Is your NSTableView showing 2 tooltips?

Is your NSTableView or NSOutlineView showing 2 tooltips (in Mac OS X 10.5 or later)?

If so, you may be being bit by some well-meaning automagical code. But there’s a simple solution. Read on!

Tooltips are good things, especially in places like tables where the columns and cells may be too small to show the complete contents. Apple realizes this and chose to automagically display a tooltip with the full cell contents could not be displayed. This was added in Leopard but it’s not actually a tooltip! It’s a special thing called an “expansion frame“.

If you do nothing, your app automagically gains this functionality. It’s quite nice, and generally speaking a good thing.

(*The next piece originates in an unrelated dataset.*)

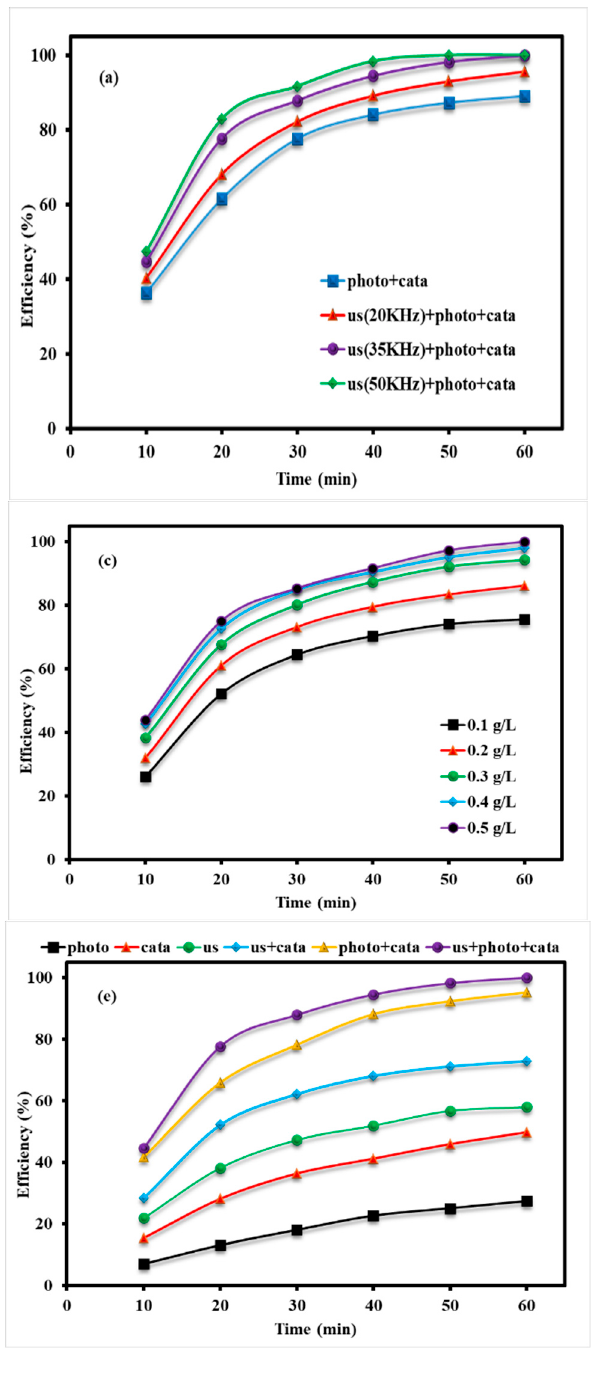
Figure 4. Results of the effect study of different parameters: ultrasonic wave frequency ( a ); UV light intensity ( b ); Fe 2 O 3 /g-C 3 N 4 dose ( c ); initial DZN concentration and contact time ( d ); comparison of the DZN removal efficiencies of the different evaluated treatment systems ( e ); and solution pH ( f ).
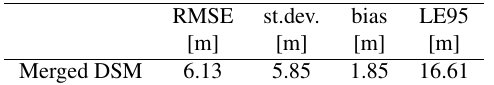
Table 4: Merged DSM assessment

If however your NSTableView or NSOutlineView already provides its own tooltips (e.g. you implement -[NSTableView tableView:toolTipForCell:rect:tableColumn:row:mouseLocation:] or -[NSOutlineView outlienView:toolTipForCell:rect:tableColumn:item:mouseLocation]), now you could wind up with two tooltips… or rather, your tooltip and the automagical “expansion frame”. It’s not the right user experience.

The solution?

NSCell has a method, -expansionFrameWithFrame:inView:. That’s what provides the magic. All you have to do is override it in your NSCell subclass and return NSZeroRect. That’s it. Suppression made simple, with just a little bit of subclassing. And don’t forget… you don’t need to change this in code. If your code never explicitly installs datacells into the table, then you’re using the default NSTextFieldCell‘s already in the tableview within the nib. So just change the NSTextFieldCell instances within the nib. Simple and easy.